The fight to end FGC is part of a larger ongoing battle for female autonomy, equality and equity here. The establishment likes to tout Singapore’s consistent presence among the top 10 nations for gender equality, high female participation in the workforce and its excellent public safety record. Good. But these dazzling numbers should not blind us to the multifarious ways in which the promise of autonomy and equality continues to be violated. This was why EFS was part of a group of NGOs representing Singapore, alongside government agencies, at the Convention on the Elimination of Discrimination Against Women (CEDAW) in Geneva earlier this year.

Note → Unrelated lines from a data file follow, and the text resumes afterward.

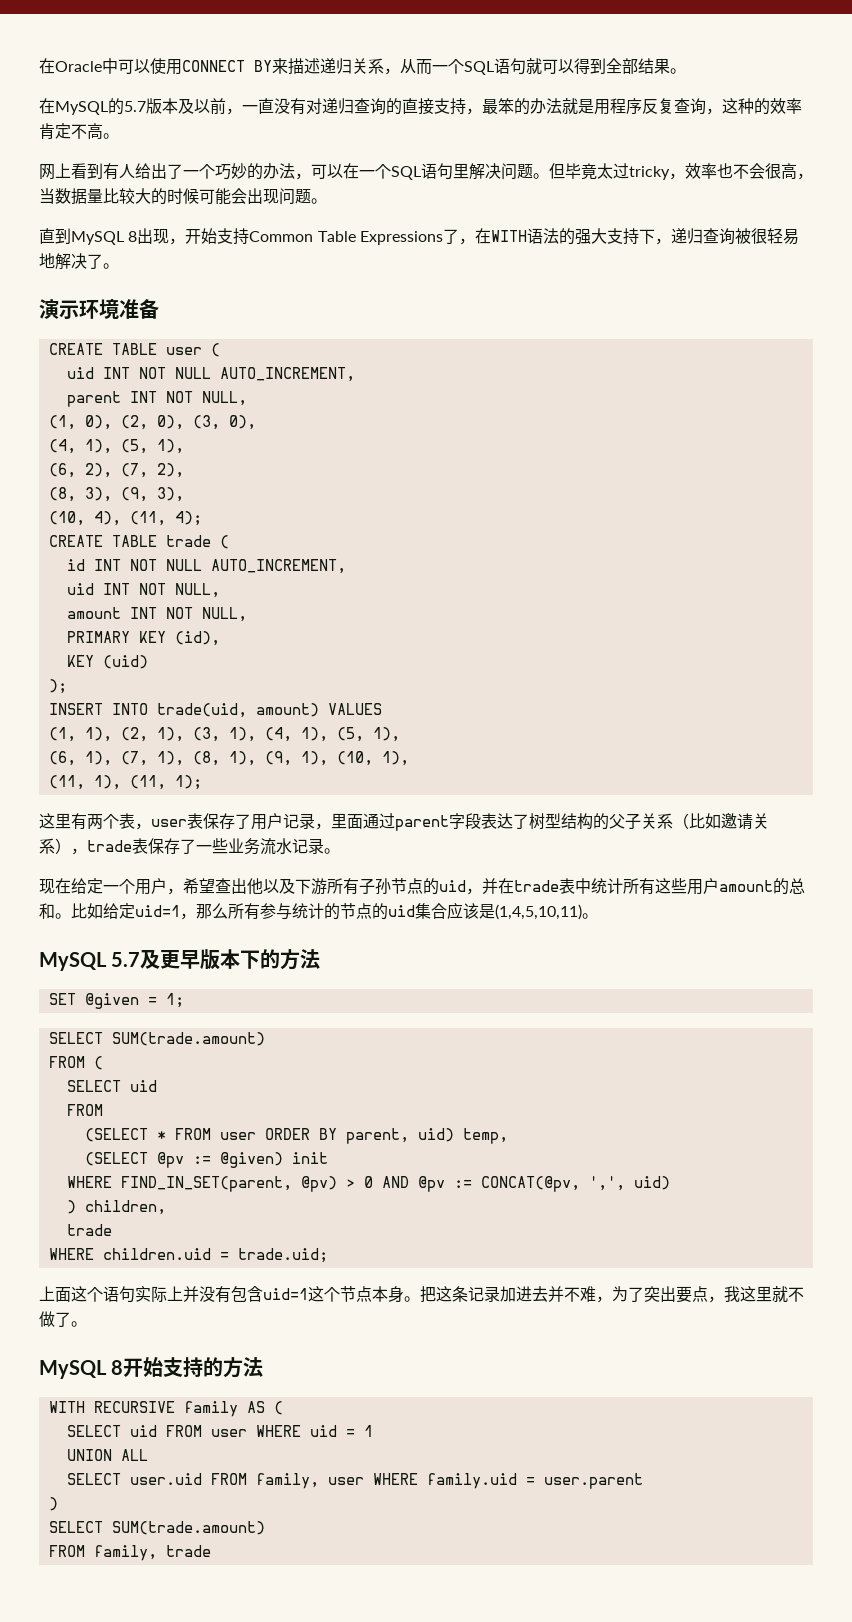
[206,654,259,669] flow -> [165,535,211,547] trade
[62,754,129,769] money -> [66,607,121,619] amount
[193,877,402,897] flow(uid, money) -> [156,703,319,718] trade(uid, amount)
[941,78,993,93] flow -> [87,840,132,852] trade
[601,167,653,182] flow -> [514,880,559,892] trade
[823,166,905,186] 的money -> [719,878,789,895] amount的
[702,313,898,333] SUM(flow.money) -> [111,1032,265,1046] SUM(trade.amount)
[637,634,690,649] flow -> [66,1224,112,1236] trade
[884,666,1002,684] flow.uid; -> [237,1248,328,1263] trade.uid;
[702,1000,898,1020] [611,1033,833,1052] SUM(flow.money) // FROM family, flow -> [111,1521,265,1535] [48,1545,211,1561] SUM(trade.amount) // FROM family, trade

One of the United Nations’ nine core human rights treaties, CEDAW, has served as an international bill of rights for women since the United Nations General Assembly adopted it in 1979. By ratifying CEDAW, countries commit to taking measures to abolish discriminatory laws, incorporate gender equality in their legal systems, establish protection mechanisms for women, and eliminate all acts of discrimination against them. Signatories are “judged” on compliance with the treaty’s 30 articles every few years; their reports are submitted alongside “shadow reports” from local NGOs, allowing the CEDAW committee to interrogate any disconnects between official, usually triumphalist, narratives and those put forth by civil society.
Singapore signed CEDAW in 1995, but at the same time, rejected several key articles. In 2004, it withdrew its objections to Article 9, which called upon signatories to delink women’s nationalities from their husbands’, and give them equal rights with men when it came to their children’s citizenship rights. In April that year, the Singapore Parliament passed a constitutional amendment such that for the first time since independence, overseas-born children could acquire Singapore citizenship by descent from their Singaporean mothers. It was a historic moment, raising hopes for even more enlightened legislation that would make Singapore fully compliant with CEDAW requirements.